It was a cool spring day. A seemingly good day for walking. I left my home with confidence, intending to return before the forecasted evening rain. But when the drops began to fall steadily upon my hooded head, I knew it would be a difficult trek back home. The chilly, wet air created a thick fog inside my glasses and it became impossible to see the road ahead of me. I reluctantly took off my useless spectacles and deposited them safely inside my coat pocket. Without the aid of the strong lenses, my surroundings became blurry and obscure.
Although I was a fair distance from home, I did not feel concerned. The neighborhoods and woods in my town are familiar territory to me. Walking has become my therapy since double back surgeries did not return me to full spine health, as I had hoped. Without the aid of my glasses, though, the landscape looked a bit different than I was used to. As I emerged from a wooded path en route to home, I realized that in order to really see a budding flower or bush ahead (which is one of the many pleasures of walking) I had to come up very close to it. Even then, I needed to focus my eyes on the plant for a few seconds before it’s authentic beauty became visible. As usual, I could not resist taking many pictures that day. But, without the gift of my eyesight, I didn’t really know how they would turn out. I simply trusted that what I thought I saw up close – the organic beauty of a living organism designed by God – would reveal itself in my photos. It was a small act of faith.
I did make it home safely and it turned out that my photos captured some spectacular images of nature at its finest. “How did that happen?” I wondered. I was practically sightless that day – so how could my photos have turned out so well? The more I thought about it, the more I became frustrated until I caught site of some tiny, beautiful rain droplets on a pine needle photo.
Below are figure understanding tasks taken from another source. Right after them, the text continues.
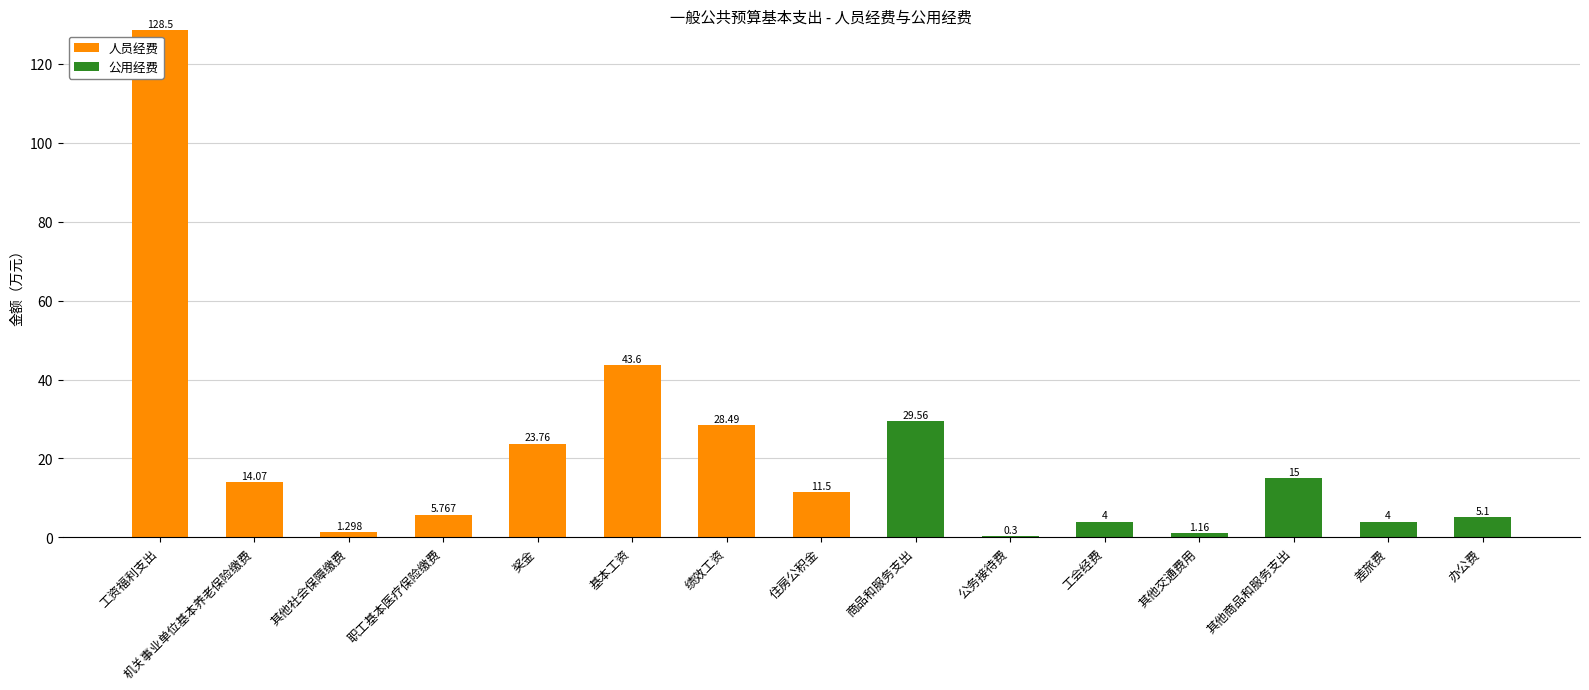

At which category is the sum across all series the highest?

工资福利支出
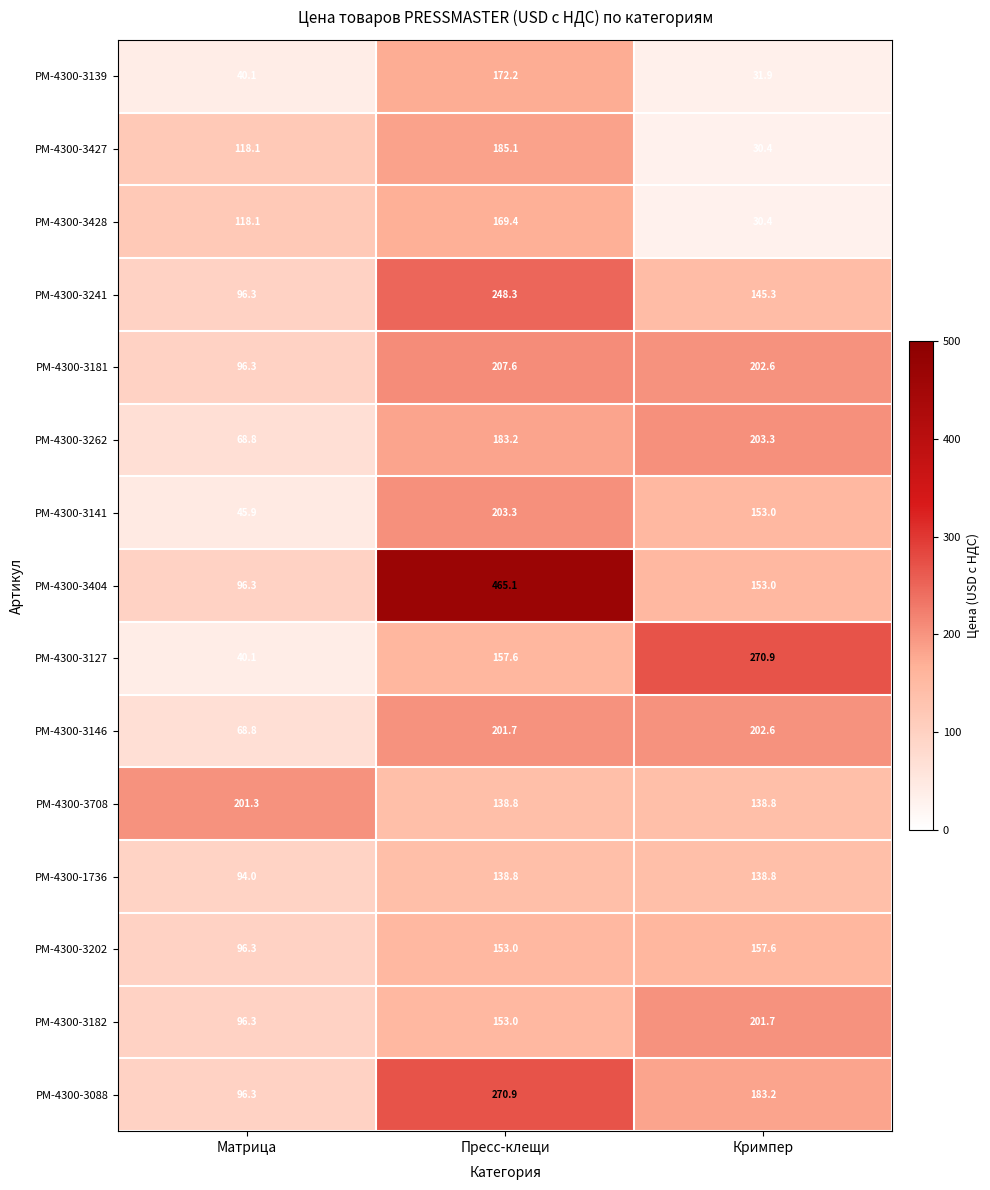

Rank the categories by PM-4300-3182 value from lowest to highest.

Матрица, Пресс-клещи, Кримпер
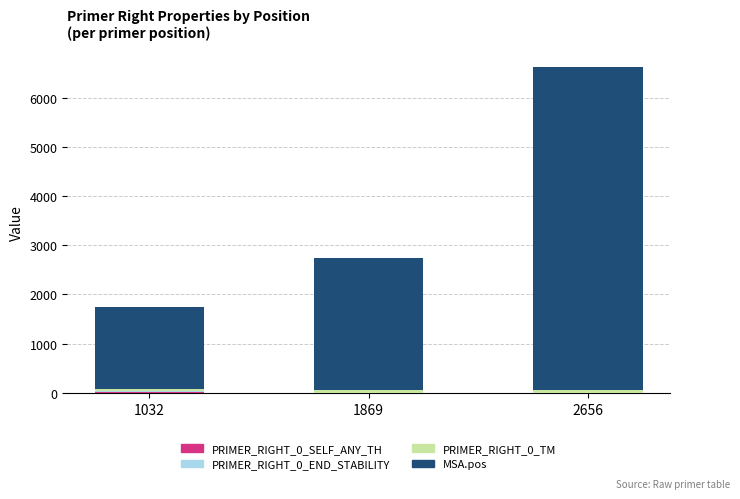

True or false: PRIMER_RIGHT_0_TM has a value of 59.8 at 1032.

True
It occurred to me that had I been able to clearly see the path ahead, I would not have bothered to notice the beauty right in front of me – like beautiful droplets of rain on a hearty green pine needle standing tall in a spring rain! Since I could not see distance without my glasses, I had to look at things right in front of me. I could not pass them by – for they were the only things that I could clearly notice that day. It made me think, “How often do I pass by things of beauty, goodness and truth which are right in front of me because I am too busy looking ahead or worrying about tomorrow?” I’m afraid the answer might be, “too often.”
In the Gospel of Matthew, Chapter 6:34, Jesus says, “Therefore do not be anxious about tomorrow, for tomorrow will be anxious for itself. Let the day’s own trouble be sufficient for the day.” I believe that Jesus is telling us that we are not meant to handle the things of today and tomorrow together. He is inviting us to hand over all of our fears about the future to the Lord, trusting that God will take care of things. Life is beautiful one day at a time.
I’m grateful for the experience of walking without sight through the rain storm. It reminded me that I need to trust in the goodness of God EACH day and forfeit all worries about the future. My beautiful Mom also taught me this – but I think I needed a reminder due to the events in life which have sidetracked me like pain and worry about the virus and my family. Mom always said, “You cannot see the road ahead and worrying about it will cause you to miss the beauty of the day – which is right in front of you.” I marveled at her ability to live this way, especially during the uncertainties of cancer treatment. She has a lot to teach us – especially now in the midst of the coronavirus outbreak.
We all face many unknowns with this virus:
- when will it end?
- will I get sick?
- when will the stay at home order be over?
- will we have enough ventilators for the needy?
- will our economy come back quickly?
The list can go on an on. We have no answers to these questions right now. But we do have the knowledge that God is right beside us in the midst of this crisis – he is present in the lives of every health care worker, every grocery worker and every essential worker giving their best for humanity each day. Take a moment to notice and give thanks for these heroic people in our world. And then perhaps take a look right in front of you – at your husband/wife, children, parents or whomever you are caring for right now. They are your beauty of the day – care for them, love them, gaze upon them right now. These days will pass and this time of being able to take a closer look will also end as we know it. Don’t waste it by worrying about tomorrow.